▶ [TASK OBJECTIVE] What lines below mention the word "procedures"? Copy each one.

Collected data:
====================

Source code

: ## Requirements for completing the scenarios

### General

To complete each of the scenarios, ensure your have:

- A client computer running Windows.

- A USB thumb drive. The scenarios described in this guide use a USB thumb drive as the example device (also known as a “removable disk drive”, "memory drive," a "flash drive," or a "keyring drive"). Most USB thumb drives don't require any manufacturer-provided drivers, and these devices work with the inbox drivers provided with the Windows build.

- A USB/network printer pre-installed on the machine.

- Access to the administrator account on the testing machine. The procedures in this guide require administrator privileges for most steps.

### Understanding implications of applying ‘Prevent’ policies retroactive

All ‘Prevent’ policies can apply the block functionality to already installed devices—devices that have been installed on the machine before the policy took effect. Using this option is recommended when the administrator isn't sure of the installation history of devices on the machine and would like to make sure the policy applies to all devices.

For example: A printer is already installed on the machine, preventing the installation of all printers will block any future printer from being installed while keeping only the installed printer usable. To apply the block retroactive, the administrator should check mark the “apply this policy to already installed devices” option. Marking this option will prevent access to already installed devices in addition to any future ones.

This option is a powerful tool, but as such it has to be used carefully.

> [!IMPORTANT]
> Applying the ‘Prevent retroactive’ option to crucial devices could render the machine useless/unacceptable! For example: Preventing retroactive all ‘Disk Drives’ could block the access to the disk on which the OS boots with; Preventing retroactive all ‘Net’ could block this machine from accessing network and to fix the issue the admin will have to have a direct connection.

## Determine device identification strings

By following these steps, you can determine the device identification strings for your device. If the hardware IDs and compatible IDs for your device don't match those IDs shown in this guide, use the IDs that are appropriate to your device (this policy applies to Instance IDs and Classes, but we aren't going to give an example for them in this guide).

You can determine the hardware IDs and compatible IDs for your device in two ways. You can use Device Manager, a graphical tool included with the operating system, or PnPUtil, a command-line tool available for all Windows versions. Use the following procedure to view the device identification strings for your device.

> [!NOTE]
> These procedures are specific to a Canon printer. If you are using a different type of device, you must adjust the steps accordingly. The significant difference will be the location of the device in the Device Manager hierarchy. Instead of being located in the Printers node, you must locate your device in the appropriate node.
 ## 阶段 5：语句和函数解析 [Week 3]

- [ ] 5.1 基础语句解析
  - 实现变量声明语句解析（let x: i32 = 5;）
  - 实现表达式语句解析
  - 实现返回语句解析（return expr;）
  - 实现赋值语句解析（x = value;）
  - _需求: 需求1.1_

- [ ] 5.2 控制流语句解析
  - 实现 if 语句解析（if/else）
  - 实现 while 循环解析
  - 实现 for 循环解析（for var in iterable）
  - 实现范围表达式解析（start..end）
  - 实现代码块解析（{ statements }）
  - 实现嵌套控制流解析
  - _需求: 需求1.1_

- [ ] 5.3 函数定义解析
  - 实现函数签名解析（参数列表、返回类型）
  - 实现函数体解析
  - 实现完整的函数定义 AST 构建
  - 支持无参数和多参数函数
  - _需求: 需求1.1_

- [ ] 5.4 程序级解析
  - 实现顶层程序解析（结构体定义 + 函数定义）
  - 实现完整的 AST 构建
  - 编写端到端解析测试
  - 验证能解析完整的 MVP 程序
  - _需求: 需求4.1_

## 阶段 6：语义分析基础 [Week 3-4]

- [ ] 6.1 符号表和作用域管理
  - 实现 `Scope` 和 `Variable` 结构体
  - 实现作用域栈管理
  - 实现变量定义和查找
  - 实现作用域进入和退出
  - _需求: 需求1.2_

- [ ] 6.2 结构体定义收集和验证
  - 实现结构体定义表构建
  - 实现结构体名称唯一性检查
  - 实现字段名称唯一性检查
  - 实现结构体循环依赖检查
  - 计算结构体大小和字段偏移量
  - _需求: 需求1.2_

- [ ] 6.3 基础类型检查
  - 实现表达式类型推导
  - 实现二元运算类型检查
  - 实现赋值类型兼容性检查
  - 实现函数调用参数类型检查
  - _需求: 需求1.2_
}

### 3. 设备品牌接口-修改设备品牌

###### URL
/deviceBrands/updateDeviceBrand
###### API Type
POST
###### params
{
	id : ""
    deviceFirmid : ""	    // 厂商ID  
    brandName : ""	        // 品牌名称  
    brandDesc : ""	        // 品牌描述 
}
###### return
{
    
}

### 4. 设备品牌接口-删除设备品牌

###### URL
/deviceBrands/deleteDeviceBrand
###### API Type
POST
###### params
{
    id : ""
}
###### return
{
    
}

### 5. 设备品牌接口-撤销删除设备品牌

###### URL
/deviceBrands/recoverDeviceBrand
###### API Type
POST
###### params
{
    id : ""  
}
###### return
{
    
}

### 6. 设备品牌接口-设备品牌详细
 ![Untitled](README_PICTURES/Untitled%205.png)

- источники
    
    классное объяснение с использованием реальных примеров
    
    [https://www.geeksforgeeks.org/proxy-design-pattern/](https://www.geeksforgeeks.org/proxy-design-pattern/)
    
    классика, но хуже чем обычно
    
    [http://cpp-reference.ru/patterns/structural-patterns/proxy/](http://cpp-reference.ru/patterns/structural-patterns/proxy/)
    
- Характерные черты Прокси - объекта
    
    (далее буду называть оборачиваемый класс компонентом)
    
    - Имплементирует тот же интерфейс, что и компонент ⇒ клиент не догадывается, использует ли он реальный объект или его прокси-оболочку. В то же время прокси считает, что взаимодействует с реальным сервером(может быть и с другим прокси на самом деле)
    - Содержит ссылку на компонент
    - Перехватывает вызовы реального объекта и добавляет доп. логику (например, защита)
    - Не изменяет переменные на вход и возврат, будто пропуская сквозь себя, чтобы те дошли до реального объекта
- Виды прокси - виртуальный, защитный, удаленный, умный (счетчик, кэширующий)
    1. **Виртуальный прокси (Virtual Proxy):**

====================

▶ [ANSWER FOR THE TASK]
- Access to the administrator account on the testing machine. The procedures in this guide require administrator privileges for most steps.
> These procedures are specific to a Canon printer. If you are using a different type of device, you must adjust the steps accordingly. The significant difference will be the location of the device in the Device Manager hierarchy. Instead of being located in the Printers node, you must locate your device in the appropriate node.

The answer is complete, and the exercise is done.